Dual Optimistic Ascent (PI Control) is the Augmented Lagrangian Method in Disguise
Juan Ramirez, Simon Lacoste-Julien
TL;DR
The paper tackles nonconvex constrained optimization in deep learning by showing that dual optimistic ascent on the Lagrangian $\mathcal{L}$ is exactly the Augmented Lagrangian method (ALM) in the single-step, first-order regime. For equality constraints, the primal iterates of the two methods coincide when the optimism $\omega$ equals the ALM penalty $c$, enabling direct transfer of ALM’s convergence guarantees to dual optimistic methods; for general inequalities, the equivalence holds in the sense of sharing the same locally stable stationary points. The authors establish local linear convergence and spectral-radius relationships, provide principled guidance for tuning the optimism coefficient $\omega$ (analogous to penalty scheduling in ALM), and delineate limits of the approach when stepping beyond single-step, first-order dynamics. Empirically, they validate the equality-constrained equivalence on a nonconvex 1D problem and demonstrate that ALM-inspired scheduling improves stability in dual optimistic ascent. Overall, this work bridges theory and practice, offering a rigorous foundation for using PI control in constrained deep learning and clarifying when to prefer explicit ALM in more complex optimization regimes.
Abstract
Constrained optimization is a powerful framework for enforcing requirements on neural networks. These constrained deep learning problems are typically solved using first-order methods on their min-max Lagrangian formulation, but such approaches often suffer from oscillations and can fail to find all local solutions. While the Augmented Lagrangian method (ALM) addresses these issues, practitioners often favor dual optimistic ascent schemes (PI control) on the standard Lagrangian, which perform well empirically but lack formal guarantees.
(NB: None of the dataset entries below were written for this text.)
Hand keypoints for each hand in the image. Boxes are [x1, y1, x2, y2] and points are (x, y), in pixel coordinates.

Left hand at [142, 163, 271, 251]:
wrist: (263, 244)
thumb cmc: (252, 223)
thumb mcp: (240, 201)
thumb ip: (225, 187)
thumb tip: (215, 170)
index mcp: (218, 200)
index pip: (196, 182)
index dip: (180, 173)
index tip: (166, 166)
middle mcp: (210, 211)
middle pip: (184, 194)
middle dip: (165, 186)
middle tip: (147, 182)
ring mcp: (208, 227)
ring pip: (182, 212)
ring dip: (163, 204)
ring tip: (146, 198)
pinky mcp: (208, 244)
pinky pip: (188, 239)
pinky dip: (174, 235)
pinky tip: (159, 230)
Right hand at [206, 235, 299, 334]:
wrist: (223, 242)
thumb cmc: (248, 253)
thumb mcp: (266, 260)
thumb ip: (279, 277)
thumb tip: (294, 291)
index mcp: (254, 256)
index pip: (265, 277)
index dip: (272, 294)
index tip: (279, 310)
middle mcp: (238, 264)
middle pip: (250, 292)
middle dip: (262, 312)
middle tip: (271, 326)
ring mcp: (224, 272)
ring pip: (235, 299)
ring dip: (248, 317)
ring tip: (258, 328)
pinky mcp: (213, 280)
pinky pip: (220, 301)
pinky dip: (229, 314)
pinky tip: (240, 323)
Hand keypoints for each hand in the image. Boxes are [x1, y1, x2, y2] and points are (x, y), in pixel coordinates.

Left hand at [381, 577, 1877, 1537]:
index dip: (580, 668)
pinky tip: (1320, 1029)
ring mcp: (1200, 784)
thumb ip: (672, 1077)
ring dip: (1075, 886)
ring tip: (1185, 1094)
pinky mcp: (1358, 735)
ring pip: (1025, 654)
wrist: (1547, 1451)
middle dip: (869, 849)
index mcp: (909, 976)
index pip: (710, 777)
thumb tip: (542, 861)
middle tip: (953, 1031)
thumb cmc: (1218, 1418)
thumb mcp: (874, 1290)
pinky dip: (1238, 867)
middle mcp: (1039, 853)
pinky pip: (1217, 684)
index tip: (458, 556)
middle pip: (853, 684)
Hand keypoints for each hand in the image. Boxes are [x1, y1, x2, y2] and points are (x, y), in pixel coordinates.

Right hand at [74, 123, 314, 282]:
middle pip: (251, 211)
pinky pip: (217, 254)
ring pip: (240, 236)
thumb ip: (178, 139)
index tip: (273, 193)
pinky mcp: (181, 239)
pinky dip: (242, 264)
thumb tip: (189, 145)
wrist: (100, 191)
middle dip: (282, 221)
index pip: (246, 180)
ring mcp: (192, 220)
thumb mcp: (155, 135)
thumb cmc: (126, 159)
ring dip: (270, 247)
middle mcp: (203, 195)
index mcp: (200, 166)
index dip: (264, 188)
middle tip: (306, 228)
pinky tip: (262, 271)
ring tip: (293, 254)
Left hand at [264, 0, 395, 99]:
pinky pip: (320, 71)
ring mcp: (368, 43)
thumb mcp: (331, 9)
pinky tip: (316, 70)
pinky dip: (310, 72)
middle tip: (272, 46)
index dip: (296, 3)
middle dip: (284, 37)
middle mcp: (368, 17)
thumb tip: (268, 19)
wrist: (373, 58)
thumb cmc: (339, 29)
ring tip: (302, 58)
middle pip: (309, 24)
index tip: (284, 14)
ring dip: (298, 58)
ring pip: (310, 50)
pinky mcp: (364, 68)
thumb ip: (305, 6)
In this paper, we establish a previously unknown equivalence between these approaches: dual optimistic ascent on the Lagrangian is equivalent to gradient descent-ascent on the Augmented Lagrangian. This finding allows us to transfer the robust theoretical guarantees of the ALM to the dual optimistic setting, proving it converges linearly to all local solutions. Furthermore, the equivalence provides principled guidance for tuning the optimism hyper-parameter. Our work closes a critical gap between the empirical success of dual optimistic methods and their theoretical foundation in the single-step, first-order regime commonly used in constrained deep learning.